After a year of planning, military service branches and defense agencies have submitted their zero trust security implementation plans to the Department of Defense (DoD) zero trust team for evaluation, according to the department’s zero trust lead.
Randy Resnick, director of the Zero Trust Portfolio Management Office, said plans were due on October 23. His office received as many as 43 zero trust implementation plans from the military services and defense agencies. Resnick’s office has until December 31 to review the plans they received.
“Those 43 implementation plans [under review] are going to explain how to achieve target-level zero trust,” Resnick said during a GovExec webinar on October 23. “We delivered to the components the ‘target-level’ zero trust outcomes we want to see in their plans; now they got to deliver the how.”
In late 2022, the DoD released its zero trust strategy and roadmap outlining how the department plans to fully implement a department-wide zero trust cybersecurity framework by fiscal year (FY) 2027.
The strategy and roadmap envision an information enterprise secured by a fully implemented department-wide zero trust cybersecurity “target level” framework that will reduce the attack surface, enable risk management, make data-sharing effective in partnership environments, and quickly contain and remediate adversary activities.
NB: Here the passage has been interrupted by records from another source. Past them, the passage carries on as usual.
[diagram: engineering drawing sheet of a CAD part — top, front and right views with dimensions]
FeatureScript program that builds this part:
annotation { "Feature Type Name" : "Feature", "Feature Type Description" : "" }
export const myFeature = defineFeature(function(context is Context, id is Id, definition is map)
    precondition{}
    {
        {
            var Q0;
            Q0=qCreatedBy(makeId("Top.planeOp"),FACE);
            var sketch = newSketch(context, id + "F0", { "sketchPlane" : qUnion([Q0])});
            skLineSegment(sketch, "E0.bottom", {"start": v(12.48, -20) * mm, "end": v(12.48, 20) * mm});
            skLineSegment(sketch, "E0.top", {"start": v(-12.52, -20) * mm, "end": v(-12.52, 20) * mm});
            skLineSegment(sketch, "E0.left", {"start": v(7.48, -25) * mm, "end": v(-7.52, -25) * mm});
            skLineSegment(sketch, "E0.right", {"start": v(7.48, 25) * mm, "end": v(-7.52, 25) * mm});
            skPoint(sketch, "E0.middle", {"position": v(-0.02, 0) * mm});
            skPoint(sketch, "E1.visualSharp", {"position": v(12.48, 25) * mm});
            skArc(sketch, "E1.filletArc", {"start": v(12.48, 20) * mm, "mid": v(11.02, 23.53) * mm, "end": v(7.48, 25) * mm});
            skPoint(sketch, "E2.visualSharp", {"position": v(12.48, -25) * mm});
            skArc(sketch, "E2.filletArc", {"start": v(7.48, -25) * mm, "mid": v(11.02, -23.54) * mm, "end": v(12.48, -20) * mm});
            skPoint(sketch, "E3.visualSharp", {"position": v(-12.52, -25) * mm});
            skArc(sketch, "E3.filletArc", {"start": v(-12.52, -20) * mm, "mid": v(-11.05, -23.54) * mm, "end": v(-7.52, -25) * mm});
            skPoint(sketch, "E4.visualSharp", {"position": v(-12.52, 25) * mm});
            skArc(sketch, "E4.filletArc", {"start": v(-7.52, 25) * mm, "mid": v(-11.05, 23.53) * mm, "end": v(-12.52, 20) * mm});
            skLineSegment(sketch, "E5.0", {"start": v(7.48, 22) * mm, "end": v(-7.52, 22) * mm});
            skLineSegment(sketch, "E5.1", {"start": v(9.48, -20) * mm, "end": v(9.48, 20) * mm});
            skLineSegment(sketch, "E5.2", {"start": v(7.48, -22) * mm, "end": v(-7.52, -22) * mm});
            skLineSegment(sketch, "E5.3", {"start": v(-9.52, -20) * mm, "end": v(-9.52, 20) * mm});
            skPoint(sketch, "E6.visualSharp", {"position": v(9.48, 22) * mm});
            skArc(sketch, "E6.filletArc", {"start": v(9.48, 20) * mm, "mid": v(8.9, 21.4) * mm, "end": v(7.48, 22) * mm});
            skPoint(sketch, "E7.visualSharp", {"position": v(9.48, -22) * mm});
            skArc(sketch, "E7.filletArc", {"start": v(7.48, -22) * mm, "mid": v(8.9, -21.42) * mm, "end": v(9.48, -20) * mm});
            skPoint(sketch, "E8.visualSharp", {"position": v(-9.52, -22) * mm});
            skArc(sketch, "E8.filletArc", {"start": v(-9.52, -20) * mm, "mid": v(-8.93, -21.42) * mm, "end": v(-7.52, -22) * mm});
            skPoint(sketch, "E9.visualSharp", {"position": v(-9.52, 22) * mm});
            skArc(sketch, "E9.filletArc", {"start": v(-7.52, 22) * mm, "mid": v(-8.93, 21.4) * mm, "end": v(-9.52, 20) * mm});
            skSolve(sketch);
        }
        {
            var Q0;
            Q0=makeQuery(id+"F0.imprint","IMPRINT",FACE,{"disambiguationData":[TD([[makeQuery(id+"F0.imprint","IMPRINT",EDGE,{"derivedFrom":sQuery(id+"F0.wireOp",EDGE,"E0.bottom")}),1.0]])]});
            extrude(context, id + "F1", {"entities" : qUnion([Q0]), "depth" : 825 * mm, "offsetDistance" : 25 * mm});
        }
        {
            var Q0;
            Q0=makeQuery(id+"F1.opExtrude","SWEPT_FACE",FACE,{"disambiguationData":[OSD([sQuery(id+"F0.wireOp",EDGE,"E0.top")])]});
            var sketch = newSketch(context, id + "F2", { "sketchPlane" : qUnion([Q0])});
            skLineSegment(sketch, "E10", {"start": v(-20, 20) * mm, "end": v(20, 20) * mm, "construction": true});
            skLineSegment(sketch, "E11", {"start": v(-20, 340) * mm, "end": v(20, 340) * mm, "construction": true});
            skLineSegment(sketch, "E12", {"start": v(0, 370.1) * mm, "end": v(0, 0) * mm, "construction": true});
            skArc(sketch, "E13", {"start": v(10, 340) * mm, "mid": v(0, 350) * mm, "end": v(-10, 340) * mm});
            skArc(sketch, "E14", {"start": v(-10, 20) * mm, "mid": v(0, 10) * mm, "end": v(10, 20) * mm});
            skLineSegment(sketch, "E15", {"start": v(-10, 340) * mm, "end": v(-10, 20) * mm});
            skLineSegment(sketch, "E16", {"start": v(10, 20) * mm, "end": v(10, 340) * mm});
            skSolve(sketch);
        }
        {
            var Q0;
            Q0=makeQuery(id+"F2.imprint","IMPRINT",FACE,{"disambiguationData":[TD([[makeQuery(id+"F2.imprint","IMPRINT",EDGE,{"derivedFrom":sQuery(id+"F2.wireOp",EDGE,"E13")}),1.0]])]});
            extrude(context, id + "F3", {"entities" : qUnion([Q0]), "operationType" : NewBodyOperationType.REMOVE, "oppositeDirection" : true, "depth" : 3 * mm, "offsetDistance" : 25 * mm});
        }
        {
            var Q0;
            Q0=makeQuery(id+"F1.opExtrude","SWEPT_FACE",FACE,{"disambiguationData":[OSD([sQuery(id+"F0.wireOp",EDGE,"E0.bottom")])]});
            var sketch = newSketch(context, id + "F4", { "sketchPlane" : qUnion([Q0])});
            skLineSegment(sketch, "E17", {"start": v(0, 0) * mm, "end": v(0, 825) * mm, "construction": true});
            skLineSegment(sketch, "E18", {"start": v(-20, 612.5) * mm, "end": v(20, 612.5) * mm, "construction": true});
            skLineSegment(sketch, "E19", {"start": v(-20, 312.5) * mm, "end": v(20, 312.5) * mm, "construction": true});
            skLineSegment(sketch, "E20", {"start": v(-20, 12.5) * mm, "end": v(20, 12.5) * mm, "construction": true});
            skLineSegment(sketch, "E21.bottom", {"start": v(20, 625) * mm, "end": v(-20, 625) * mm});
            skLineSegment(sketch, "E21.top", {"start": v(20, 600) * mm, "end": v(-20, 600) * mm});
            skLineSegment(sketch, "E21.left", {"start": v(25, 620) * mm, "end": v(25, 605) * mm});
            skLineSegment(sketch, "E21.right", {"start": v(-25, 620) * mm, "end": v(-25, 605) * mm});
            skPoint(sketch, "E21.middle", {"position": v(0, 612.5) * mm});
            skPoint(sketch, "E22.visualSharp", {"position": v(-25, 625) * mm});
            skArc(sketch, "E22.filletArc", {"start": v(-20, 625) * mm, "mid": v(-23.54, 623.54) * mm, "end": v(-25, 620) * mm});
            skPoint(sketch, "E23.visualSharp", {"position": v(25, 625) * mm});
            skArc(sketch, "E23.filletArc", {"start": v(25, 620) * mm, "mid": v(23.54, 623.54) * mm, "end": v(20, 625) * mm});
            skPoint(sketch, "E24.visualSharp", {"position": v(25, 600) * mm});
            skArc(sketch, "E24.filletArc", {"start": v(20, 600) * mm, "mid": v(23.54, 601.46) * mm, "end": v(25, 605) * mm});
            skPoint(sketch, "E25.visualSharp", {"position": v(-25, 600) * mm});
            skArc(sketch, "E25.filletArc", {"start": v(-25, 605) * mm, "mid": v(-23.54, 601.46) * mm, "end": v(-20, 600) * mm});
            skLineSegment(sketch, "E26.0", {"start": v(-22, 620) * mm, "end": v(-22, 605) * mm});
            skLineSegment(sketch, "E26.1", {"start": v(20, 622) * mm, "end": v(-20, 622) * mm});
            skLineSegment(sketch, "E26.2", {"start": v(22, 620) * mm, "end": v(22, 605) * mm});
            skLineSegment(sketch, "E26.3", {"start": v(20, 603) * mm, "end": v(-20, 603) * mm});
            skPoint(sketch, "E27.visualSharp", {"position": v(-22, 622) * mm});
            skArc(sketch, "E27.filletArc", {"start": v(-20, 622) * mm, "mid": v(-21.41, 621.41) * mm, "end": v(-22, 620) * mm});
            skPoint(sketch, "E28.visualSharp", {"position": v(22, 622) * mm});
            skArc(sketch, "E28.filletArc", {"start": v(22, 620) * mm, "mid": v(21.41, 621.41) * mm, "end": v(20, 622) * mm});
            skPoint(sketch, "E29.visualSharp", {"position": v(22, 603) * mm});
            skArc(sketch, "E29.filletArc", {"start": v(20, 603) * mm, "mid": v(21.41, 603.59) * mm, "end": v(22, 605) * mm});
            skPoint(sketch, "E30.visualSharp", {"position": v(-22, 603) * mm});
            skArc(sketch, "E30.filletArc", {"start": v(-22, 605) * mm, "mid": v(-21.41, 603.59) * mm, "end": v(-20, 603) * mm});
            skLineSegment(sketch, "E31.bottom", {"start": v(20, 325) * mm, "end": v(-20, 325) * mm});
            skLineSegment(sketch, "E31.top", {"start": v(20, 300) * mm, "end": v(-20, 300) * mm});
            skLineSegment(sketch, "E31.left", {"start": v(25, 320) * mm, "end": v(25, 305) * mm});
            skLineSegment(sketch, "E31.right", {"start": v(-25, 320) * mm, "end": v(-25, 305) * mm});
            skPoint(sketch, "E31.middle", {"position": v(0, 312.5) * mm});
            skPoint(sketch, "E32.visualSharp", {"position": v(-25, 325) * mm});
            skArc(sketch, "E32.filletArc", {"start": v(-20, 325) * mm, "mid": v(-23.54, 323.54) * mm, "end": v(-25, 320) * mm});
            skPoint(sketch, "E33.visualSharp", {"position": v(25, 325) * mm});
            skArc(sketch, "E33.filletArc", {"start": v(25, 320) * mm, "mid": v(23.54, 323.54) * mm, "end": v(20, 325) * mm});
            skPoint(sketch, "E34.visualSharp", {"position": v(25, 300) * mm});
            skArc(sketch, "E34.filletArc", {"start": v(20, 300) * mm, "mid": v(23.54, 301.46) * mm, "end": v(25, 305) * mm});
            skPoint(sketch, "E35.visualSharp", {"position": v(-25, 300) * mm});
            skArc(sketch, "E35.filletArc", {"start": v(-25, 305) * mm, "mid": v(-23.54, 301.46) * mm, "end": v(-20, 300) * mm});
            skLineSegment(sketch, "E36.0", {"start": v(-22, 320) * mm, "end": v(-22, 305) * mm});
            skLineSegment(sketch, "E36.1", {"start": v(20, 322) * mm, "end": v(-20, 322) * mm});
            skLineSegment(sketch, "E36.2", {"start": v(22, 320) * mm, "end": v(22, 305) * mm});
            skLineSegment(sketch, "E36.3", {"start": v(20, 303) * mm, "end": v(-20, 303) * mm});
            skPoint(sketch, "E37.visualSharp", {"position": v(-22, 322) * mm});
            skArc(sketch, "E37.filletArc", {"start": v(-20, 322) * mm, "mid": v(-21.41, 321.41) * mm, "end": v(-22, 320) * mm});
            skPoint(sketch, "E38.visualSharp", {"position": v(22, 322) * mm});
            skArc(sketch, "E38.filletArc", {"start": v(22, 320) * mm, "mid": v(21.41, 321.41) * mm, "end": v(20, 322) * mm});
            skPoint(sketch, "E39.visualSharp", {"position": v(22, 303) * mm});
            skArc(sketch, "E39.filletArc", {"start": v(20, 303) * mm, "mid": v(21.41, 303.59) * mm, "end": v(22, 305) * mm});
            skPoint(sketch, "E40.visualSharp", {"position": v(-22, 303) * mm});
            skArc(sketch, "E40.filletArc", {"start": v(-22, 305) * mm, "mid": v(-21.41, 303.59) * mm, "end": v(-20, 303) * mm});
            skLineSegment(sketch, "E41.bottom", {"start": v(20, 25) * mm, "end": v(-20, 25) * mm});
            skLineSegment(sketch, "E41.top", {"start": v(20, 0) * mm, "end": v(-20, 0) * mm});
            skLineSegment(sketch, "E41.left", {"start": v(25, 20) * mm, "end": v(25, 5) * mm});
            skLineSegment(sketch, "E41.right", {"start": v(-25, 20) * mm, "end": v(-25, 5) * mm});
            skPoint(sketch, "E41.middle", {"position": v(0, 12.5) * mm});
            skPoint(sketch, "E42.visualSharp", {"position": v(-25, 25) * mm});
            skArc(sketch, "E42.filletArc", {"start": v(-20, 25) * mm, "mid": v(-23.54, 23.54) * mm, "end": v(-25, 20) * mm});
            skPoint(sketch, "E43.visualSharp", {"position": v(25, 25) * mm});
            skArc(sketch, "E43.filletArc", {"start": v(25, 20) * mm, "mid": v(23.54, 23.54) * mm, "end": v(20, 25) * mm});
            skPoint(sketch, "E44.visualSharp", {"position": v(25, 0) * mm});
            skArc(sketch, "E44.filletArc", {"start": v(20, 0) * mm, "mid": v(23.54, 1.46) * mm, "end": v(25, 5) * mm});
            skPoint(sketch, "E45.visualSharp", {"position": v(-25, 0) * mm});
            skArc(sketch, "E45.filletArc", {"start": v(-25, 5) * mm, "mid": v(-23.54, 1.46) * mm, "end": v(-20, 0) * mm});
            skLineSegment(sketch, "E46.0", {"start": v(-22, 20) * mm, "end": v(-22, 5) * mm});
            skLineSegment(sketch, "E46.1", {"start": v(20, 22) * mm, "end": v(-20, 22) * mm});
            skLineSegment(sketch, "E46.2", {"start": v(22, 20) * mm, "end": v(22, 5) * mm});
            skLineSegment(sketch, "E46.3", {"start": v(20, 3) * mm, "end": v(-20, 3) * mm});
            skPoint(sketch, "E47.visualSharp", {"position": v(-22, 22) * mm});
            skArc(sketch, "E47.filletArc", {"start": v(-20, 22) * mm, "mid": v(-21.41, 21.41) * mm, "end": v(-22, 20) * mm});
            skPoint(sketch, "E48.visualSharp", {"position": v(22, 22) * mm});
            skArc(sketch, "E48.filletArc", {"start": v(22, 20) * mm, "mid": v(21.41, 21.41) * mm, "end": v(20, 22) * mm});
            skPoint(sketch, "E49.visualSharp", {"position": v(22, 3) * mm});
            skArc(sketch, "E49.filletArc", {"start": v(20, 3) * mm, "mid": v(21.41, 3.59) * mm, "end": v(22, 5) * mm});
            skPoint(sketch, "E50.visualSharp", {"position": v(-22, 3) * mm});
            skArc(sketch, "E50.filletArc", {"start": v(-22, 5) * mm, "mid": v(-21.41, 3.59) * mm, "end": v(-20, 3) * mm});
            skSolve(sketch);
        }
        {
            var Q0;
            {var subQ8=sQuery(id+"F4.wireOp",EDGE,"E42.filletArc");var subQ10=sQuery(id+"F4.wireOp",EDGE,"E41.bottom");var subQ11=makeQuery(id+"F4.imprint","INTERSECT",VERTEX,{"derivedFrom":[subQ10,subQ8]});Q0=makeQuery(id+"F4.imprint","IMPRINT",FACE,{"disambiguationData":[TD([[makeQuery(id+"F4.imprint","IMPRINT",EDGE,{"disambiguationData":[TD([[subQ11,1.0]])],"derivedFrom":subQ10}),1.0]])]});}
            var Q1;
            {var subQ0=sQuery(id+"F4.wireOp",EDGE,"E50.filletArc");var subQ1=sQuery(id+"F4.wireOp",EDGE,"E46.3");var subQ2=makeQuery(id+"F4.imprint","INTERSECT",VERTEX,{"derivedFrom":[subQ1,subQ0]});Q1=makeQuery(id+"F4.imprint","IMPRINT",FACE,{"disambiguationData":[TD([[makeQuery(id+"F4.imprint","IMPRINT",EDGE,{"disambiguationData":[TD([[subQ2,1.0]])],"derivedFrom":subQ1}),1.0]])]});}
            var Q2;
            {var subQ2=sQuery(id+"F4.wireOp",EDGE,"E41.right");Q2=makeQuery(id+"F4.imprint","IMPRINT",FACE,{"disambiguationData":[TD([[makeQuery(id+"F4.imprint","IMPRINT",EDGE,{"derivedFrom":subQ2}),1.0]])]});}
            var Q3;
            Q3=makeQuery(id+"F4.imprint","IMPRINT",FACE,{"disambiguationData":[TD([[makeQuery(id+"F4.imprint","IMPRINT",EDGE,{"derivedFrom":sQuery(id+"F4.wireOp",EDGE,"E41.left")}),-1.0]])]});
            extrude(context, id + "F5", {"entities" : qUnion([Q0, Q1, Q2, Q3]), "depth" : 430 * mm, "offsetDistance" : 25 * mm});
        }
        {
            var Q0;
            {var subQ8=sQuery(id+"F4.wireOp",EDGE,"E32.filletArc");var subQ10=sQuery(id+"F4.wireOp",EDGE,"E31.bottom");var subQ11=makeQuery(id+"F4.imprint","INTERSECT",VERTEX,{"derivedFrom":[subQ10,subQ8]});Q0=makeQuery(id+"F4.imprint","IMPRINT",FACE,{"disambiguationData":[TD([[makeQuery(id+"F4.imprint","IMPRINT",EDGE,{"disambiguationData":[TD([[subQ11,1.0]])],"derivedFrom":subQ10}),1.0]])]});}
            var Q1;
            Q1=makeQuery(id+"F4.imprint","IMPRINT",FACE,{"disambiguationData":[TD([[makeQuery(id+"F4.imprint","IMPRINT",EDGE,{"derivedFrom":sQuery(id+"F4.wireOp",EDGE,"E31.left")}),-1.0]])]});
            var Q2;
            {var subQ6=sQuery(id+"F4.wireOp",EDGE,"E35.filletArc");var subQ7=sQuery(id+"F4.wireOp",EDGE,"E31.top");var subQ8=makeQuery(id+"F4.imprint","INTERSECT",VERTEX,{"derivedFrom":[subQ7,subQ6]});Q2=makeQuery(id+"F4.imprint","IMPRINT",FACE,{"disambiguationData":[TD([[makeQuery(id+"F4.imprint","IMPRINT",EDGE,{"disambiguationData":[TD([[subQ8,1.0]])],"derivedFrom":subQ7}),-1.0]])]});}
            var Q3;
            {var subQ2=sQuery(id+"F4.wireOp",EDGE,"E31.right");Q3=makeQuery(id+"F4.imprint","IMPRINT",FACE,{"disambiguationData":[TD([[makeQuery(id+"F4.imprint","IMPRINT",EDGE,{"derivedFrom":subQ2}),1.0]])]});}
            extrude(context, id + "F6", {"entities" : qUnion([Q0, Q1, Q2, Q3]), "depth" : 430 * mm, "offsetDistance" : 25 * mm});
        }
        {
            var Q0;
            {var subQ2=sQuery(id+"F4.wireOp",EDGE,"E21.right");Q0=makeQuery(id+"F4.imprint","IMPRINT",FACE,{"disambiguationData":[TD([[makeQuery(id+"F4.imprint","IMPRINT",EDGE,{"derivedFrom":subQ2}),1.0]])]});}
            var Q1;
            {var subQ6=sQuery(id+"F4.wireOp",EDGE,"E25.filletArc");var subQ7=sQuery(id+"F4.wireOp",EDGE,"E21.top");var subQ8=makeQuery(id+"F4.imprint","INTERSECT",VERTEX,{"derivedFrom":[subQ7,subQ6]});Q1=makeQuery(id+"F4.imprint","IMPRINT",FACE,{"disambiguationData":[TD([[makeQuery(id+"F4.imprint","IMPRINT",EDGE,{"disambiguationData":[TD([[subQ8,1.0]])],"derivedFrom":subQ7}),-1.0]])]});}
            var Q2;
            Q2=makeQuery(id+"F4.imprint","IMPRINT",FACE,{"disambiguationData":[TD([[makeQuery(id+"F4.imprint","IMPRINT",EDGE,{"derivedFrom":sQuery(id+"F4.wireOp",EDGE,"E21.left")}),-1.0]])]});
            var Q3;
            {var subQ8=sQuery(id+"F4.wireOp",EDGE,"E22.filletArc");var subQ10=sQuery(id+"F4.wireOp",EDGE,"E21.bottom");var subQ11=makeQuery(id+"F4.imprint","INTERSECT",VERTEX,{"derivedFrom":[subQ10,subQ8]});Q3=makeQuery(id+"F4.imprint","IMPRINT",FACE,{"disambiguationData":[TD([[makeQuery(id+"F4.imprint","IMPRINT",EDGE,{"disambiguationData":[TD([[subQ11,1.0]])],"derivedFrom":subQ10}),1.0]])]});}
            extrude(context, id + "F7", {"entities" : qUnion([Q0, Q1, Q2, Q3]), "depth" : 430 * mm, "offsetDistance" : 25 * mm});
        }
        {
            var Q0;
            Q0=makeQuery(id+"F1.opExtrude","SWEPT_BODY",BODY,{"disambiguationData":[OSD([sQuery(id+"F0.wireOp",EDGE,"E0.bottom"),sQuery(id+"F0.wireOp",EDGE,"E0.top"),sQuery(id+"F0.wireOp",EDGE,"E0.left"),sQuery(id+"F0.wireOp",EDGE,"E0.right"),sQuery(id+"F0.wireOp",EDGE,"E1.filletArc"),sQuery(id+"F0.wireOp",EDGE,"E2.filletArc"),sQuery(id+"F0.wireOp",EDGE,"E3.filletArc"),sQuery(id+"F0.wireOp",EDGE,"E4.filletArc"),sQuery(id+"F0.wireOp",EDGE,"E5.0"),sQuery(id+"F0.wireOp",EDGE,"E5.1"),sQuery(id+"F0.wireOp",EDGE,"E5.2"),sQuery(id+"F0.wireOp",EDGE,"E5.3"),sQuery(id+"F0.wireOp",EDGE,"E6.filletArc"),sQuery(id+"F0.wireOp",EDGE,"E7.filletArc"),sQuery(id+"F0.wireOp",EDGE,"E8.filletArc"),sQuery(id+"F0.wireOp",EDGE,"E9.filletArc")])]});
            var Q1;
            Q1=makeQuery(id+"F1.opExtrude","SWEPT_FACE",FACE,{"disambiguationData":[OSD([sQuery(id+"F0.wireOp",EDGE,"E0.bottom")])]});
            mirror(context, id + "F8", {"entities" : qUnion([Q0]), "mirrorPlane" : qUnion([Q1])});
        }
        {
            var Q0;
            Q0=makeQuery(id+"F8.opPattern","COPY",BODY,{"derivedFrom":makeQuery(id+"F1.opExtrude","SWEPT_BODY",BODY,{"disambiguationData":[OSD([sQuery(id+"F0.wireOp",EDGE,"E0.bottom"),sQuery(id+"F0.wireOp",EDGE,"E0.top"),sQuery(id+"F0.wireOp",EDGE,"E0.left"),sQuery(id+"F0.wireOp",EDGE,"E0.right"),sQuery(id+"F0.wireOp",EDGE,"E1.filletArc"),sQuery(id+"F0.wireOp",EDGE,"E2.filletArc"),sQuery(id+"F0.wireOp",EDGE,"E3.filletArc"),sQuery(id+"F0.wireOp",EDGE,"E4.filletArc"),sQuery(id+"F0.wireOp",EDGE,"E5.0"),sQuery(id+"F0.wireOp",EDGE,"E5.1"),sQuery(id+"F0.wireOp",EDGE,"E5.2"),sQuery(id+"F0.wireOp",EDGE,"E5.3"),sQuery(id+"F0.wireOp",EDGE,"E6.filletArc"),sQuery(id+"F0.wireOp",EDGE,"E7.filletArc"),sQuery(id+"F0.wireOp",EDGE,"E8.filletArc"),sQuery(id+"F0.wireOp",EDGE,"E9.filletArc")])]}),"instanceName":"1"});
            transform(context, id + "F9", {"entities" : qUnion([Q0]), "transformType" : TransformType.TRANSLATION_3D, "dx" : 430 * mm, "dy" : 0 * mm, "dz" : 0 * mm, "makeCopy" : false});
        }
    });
The DoD’s zero trust plan lays out 91 “target level” goals to be achieved by FY 2027.
Congress mandated in the National Defense Authorization Act for 2023 that one year after the publication of the department’s zero-trust strategy, all defense components must deliver implementation plans illustrating how they will reach each “target-level” outcome.
Defense officials are also required to brief Congress on the plans at the end of January 2024.
“We have to brief Congress on the DoD’s plans for zero trust. How it’s going, describe to them exactly how we’re going to do it, and explain whether we’re going to get there by 2027 or earlier,” Resnick explained.
Before the evaluation period, Resnick said his team held monthly conversations with the military services and defense agencies – which began in early February 2023 – where they jointly developed a “table of contents, so that every implementation plan has similar looks and feels,” while remaining unique to each component.
“We describe to everybody what we expect or want to see in these plans,” Resnick explained. “There are going to be 43 different solutions [for] zero trust, which is very exciting and creates a lot of opportunity for industry. But in the end, we’re looking for the same outcome, ‘target-level’ zero trust, which we believe would stop the adversaries’ ability to exploit DoD data.”
After the evaluation process, the next step for the Zero Trust Portfolio Management Office will be to start tracking progress of these components.
“We have to, in detail, monitor the schedule of all 43 components on their progress to zero trust,” Resnick said. “All of them are going to march on a different schedule, with different solution sets.”